Kemptener Fachärzte wehren sich gegen die aktuelle Gesundheitspolitik. So schließen beispielsweise zwölf Frauenärzte morgen, Dienstag, aus Protest ihre Praxen. Auch Kemptener Fachärzte für Hals-Nasen-Ohren-Krankheiten sowie Augenärzte aus Kempten sowie den Landkreisen Oberallgäu und Ostallgäu haben die Schließung ihrer Praxen angekündigt.

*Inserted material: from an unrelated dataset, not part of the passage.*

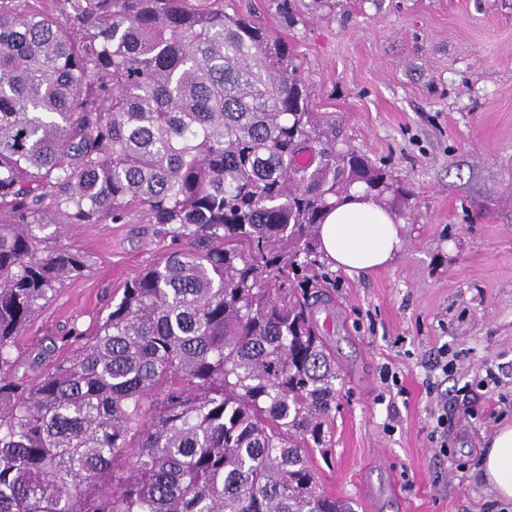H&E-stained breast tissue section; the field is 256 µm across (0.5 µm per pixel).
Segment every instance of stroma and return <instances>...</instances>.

Die Mediziner folgen damit einem bayernweiten Aufruf der ärztlichen Fachverbände. So ist die Aktion beispielsweise nach Angaben der Gynäkologen nötig, weil sie durch ein neues Honorarsystem nicht mehr kostendeckend arbeiten können. "Durch die Änderungen ist es nicht möglich, Patienten ausreichend zu versorgen", sagt Dr. Michael Gaugenrieder. Das Problem sei, dass die Frauenärzte von der Kassenärztlichen Vereinigung Bayern (KVB) im Quartal nur noch 16 Euro pro Patientin zur Verfügung gestellt bekämen. Unter diesen Bedingungen funktioniere es nicht, den Arzt-Beruf wirtschaftlich erfolgreich auszuüben.
Da Ärzte offiziell nicht streiken dürfen, werden die Kemptener Praxen im Rahmen eines Informationstags geschlossen. Gaugenrieder schätzt, dass zwischen 40 und 80 Termine pro Praxis verschoben werden müssen: "Patientinnen, die akut krank sind, bekommen aber innerhalb weniger Tage einen neuen Termin". Dasselbe gelte für Schwangere. Bei Routineuntersuchungen könne es aber passieren, dass Frauen vier bis sechs Wochen warten müssen.
Bei den Frauenärzten hätten die Patientinnen auf die angekündigte Schließung überraschend verständnisvoll reagiert. "Wenn man ihnen sagt, dass für ihre Behandlung im Quartal nur noch 16 Euro zur Verfügung stehen, dann verstehen sie es", so Gaugenrieder. Er befürchtet, dass Fachärzte künftig immer mehr Leistungen nur noch gegen Privatrechnung erbringen werden.
So gehe es bei vielen "ums nackte Überleben", so dass sie entweder ihre Praxis schließen oder ihre Leistungen besser verkaufen müssten.
Dr. Thomas Lorentz, Vorsitzender des Ärztlichen Kreisverbands Kempten, teilt Gaugenrieders Meinung. Es sei nicht nur bei den Gynäkologen momentan nicht möglich, wirtschaftlich zu arbeiten, sondern auch bei sehr vielen anderen Fachärzten. "Wenn sich nichts ändert, müssen einige ihre Praxen schließen", sagt Lorentz, der selbst Facharzt für Labormedizin ist.
Der Kreisverbandschef schätzt, dass die Neuerungen darauf abzielen Gesundheitszentren zu bilden, in denen die Ärzte angestellt sind: "Kommerzielle Interessen rücken dabei in den Vordergrund und der Patient wird zum Kostenfaktor." Freiberufliche Ärzte seien durch diesen Kurs gefährdet. Daher sehe der ärztliche Kreisverband der Protestaktion "wohlwollend zu". Auch wenn der Verband selbst vorerst keine Maßnahmen ergreife.